Klik x untuk menutup hasil pencarianCari di situs SABDASpace
Diaz
"Apa kabar? Vero sudah belajar berdiri. Diaz tambah besar." hanya itu bunyi SMS kakak tertuaku. Jarang sekali ia menanyakan kabarku, dan akupun sama sekali tidak pernah mengirimkan SMS duluan. padahal, dua tahun lalu, waktu aku pulang kampung, ia sengaja pulang juga untuk menemuiku. Lima tahun kami tidak bertemu. Aku juga tidak datang pada pesta pernikahannya.
Aku hanya mendengar cerita dari adik-adikku, bagaimana ayah berkata "Langsung ke pokok pembicaraan saja!" ketika pihak keluarga pria melamar putri sulungnya. Ayah tidak suka sesuatu yang bertele-tele, termasuk ketika orang datang melamar anaknya, yang mengikuti aturan ada, ngomong kesana kemari, menanyakan kabar, dan segala tetek bengeknya. Ayah akhirnya bosan, apalagi beberapa hari sebelumnya sudah dikasih tahu maksud kedatangan ini. Sehingga akhirnya ia tidak tahan prosedur turun temurun ini. Akhirnya berkata, "Langsung ke pokok pembicaraan saja."
Juga mendengar cerita adik-adikku tentang liku-liku percintaan itu. Ketika kami berpisah lima tahun sebelumnya ia pacaran dengan seorang pria yang menulis, "pekerjaan : programmer" di sebuah kartu nama. Setahuku programmer tidak sama dengan orang yang merakit-rakit komputer.

• Yang Harus Dikerjakan
Salin kata demi kata bagian dokumen di atas, mulai dari "Juga mendengar cerita" dan berakhir pada "yang merakit-rakit komputer.".

• Isi Dataset

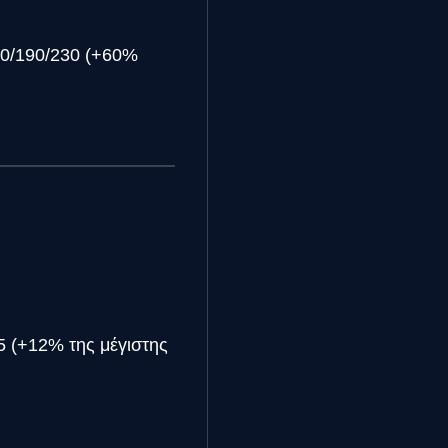
50/190/230 (+60%
5 (+12% της μέγιστης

• Jawaban Tertulis
Juga mendengar cerita adik-adikku tentang liku-liku percintaan itu. Ketika kami berpisah lima tahun sebelumnya ia pacaran dengan seorang pria yang menulis, "pekerjaan : programmer" di sebuah kartu nama. Setahuku programmer tidak sama dengan orang yang merakit-rakit komputer.